Case ID: tc_10/html/0807-01.html
Source: Caselaw Access Project
Author: {"author": "Van Fossan, Judge'.\n    ", "license": "Public Domain", "url": "https://static.case.law/"}
Date Created: 2024-08-24T03:29:51.129683

Warren Leslie, Jr., Petitioner, v. Commissioner of Internal Revenue, Respondent.
    Docket No. 13853.
    Promulgated May 12, 1948.
    
      Louis D. Blum, C. P. A., for the petitioner.
    
      J. Richard Biggies, Jr., Esq., for the respondent.
   OPINION.

Van Fossan, Judge'.

The question here presented is whether the sum of $3,600 paid by petitioner to his former wife, pursuant to a separation agreement entered into in contemplation of divorce, which agreement was ratified, approved, and adopted by the state court as part of its decree in the subsequent divorce action, and which agreement provides for the “personal support and maintenance [of the wife] and for the support and maintenance of the said children,” is deductible in full, as contended by petitioner, or only in part, as contended by respondent, under the provisions of section 22 (k) of the Internal Revenue Code.

It has been held in previously decided cases that an “adequate consideration of the problem here presented requires a construction of the agreement as a whole, and the reading of each paragraph in the light of all the other paragraphs thereof.” Robert W. Budd, 7 T. C. 413. On the facts of that case, we held that the amount for the support of the children was identifiable and the entire payment was taxable to the husband. In Dora H. Moitoret, 7 T. C. 640, we held that the amount or portion for the support of the children was not identifiable or separable, and that, since the decree or written instrument did not fix the amount payable by the husband for the support and care of the minor children, the entire payment was includible in the taxable income of the wife. Thus it is that each case depends upon its own facts and specifically on the terms and provisions of the decree or written instrument.

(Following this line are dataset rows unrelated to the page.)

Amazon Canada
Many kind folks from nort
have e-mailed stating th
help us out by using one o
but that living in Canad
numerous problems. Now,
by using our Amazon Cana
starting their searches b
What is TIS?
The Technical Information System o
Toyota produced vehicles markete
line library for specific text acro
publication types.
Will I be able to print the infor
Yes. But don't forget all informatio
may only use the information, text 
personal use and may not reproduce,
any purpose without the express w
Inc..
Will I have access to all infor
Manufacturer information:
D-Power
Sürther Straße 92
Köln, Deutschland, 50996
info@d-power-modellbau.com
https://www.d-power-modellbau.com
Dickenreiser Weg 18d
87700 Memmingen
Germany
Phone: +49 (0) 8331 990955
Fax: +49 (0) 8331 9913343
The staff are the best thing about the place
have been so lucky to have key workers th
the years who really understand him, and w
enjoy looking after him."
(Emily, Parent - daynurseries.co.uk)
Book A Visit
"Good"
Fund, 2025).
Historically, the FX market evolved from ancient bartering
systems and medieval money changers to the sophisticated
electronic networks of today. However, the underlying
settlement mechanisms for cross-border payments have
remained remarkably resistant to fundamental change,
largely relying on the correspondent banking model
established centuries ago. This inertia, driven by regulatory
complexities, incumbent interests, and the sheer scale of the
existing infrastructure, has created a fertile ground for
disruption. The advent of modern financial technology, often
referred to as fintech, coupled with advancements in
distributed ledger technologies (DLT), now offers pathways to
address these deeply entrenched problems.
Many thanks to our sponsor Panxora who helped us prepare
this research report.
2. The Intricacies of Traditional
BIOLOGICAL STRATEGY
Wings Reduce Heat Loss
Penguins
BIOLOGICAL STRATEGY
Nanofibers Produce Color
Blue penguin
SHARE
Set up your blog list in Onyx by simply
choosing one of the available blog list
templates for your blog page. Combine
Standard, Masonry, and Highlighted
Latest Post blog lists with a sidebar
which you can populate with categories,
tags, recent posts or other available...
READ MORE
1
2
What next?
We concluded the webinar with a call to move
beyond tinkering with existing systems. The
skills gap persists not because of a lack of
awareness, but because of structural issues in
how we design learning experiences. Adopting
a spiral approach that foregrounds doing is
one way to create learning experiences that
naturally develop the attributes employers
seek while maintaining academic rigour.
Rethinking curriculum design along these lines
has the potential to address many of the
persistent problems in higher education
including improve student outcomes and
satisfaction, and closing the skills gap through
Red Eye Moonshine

On careful study of the statute and the entire agreement, placing the several provisions of the agreement in appropriate juxtaposition, and considering the fact that the payment here involved was the minimum provided, thereby invoking in part the last quoted sentence of article seventh, we conclude, as did the Court of Appeals in Budd v. Commissioner, - Fed. (2d) -, in affirming our decision on very similar facts, that $2,400 out of the payment to the wife was “earmarked” for the support of the children. It follows that the Commissioner must be sustained. Secs. 22 (k) and 23 (u), I. R. C.

Decision will he entered for the respondent.